1. ## Quick Problem

I'm not entirely sure if this belongs in this forum, but it seemed too difficult for the traditional Calculus forums. Is there any way to integrate cos(x)=c*d2x/dt2, where x is a function of time and c is some arbitrary constant. Please and thank you.

2. >>cos(x)=c*d2x/dt2

I assume its more like :

cos(x)=c*d^2(x)/dt^2

=> 1/c * cos(x) = d^2(x)/dt^2

why not just integrate twice?

3. Originally Posted by Matter_Math
>>cos(x)=c*d2x/dt2

I assume its more like :

cos(x)=c*d^2(x)/dt^2

=> 1/c * cos(x) = d^2(x)/dt^2

why not just integrate twice?
If the question was $\frac{d^2 t}{dx^2} = \frac{1}{c} \cos (x)$ then yes, you could ntegrate twice.

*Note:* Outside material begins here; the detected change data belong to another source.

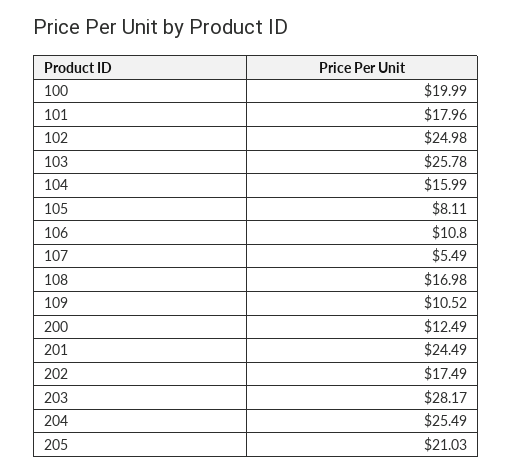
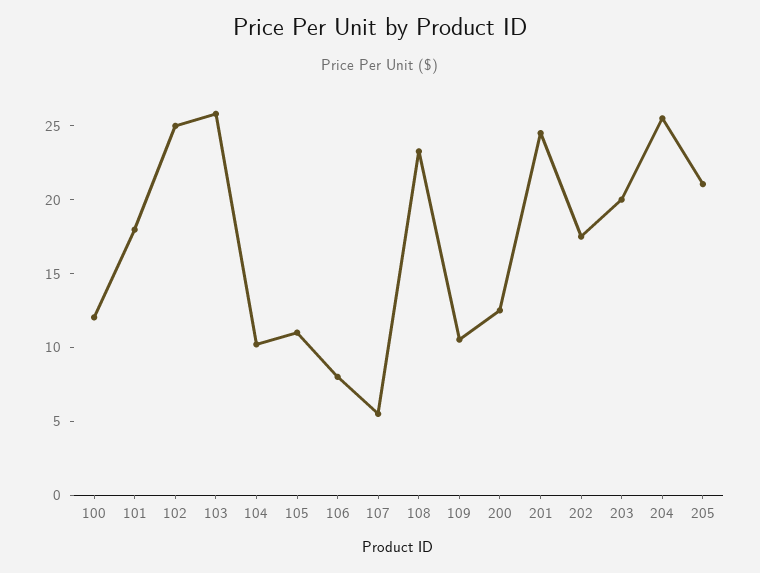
100: 19.99 -> 12
104: 15.99 -> 10
105: 8.11 -> 11
106: 10.8 -> 8
108: 16.98 -> 23
203: 28.17 -> 20

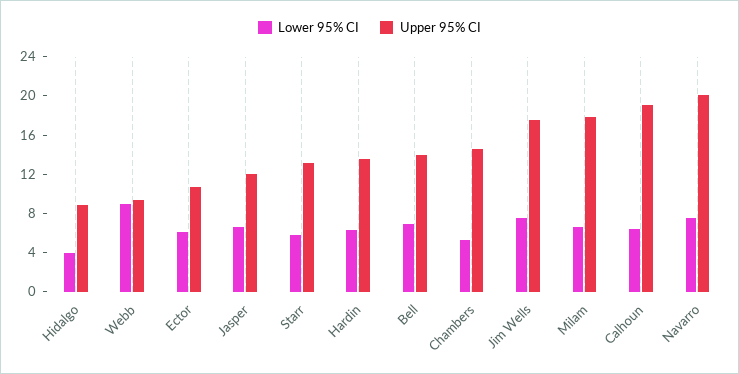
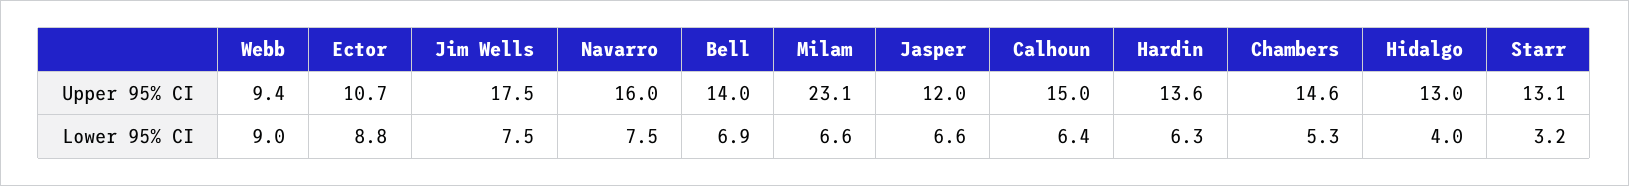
Upper 95% CI, Hidalgo: 9 -> 13
Lower 95% CI, Ector: 6 -> 8.8
Lower 95% CI, Starr: 6 -> 3.2
Upper 95% CI, Milam: 18 -> 23.1
Upper 95% CI, Calhoun: 19 -> 15
Upper 95% CI, Navarro: 20 -> 16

But that's not the question. The question is $\frac{d^2 x}{dt^2} = \frac{1}{c} \cos (x)$, which is very different.

The usual method is to substitute $\frac{d^2 x}{dt^2} = \frac{d}{dx} \left(\frac{v^2}{2}\right)$ where $v = \frac{dx}{dt}$. Now integrate with respect to x to get v and then use v to get x.

4. The problem with that is that puts the cos(x) with the dt^2 for integration. It would be more like 1/cos(x)*d^2x=1/c*dt^2 which I can easily integrate once, but it becomes quite problematic the second time.

5. Originally Posted by FluidOfJustice
The problem with that is that puts the cos(x) with the dt^2 for integration. It would be more like 1/cos(x)*d^2x=1/c*dt^2 which I can easily integrate once, but it becomes quite problematic the second time.
Sorry but what you've posted makes absolutely no sense. I have told you how to solve the DE. Follow my advice, show your working and say where you're stuck if you still need help.

6. I was referring to the poster above you. Your solution helped enormously and I was able to solve the problem.